The Cost of Desensitized Violence

I’m not much of a consumer of video games myself, but sadly not much of the imagery shown in Anita Sarkeesian’s video “Women as Background Decoration” surprised me. Both the blatant sexualizations and reduction of the women characters’ humanities to sex objects and the acts of normalized physical violence done to them disgusted me, but were not overly surprised me. The biggest question that kept occurring to me was how this constant desensitization of violence and sexuality, oftentimes depicted as one and the same, affects the boys and young men who consume this media. Oftentimes the audience for this media are boys going through puberty, and between media like this and their presumed consumption of pornography around that age, the messaging they consume about how they are meant to treat women in their lives must be hugely influential. While we can’t solely pinpoint the cause of phenomena such as rape culture, domestic violence, etc. to the creators and consumers of video games such as these, surely they can be considered a piece to this complicated puzzle?

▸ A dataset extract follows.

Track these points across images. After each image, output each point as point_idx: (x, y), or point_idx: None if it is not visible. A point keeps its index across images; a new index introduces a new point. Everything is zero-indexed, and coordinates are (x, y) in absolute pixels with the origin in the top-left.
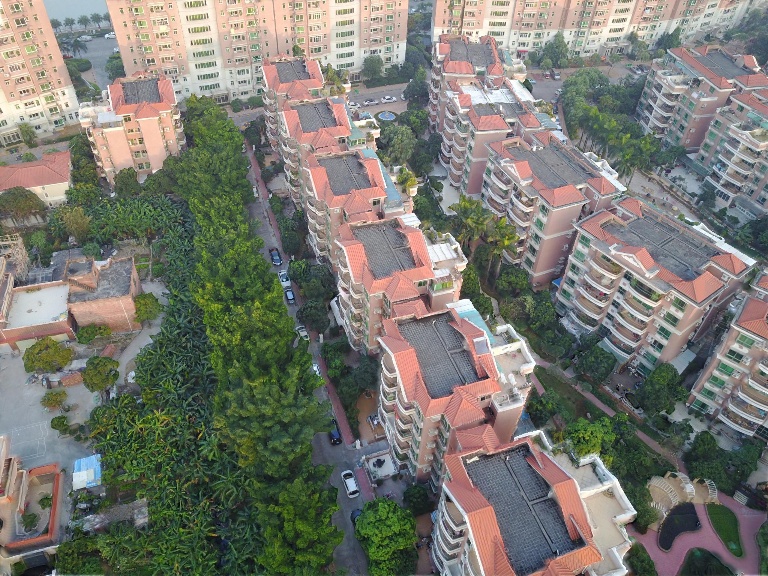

As someone with a teenage younger brother at home, it definitely concerns me to see such scenes, knowing that teenage boys particularly are searching for narratives they deem to be counternormative to the lessons they are learning at school and at home, making these seemingly edgy violent video games widely appealing to their developing moral senses. It brings them closer to their peers, who are also playing these games, and an anonymous online community who may exist on the fringe of society with beliefs that range from “satirical” to blatantly violent. All of it makes me deeply concerned.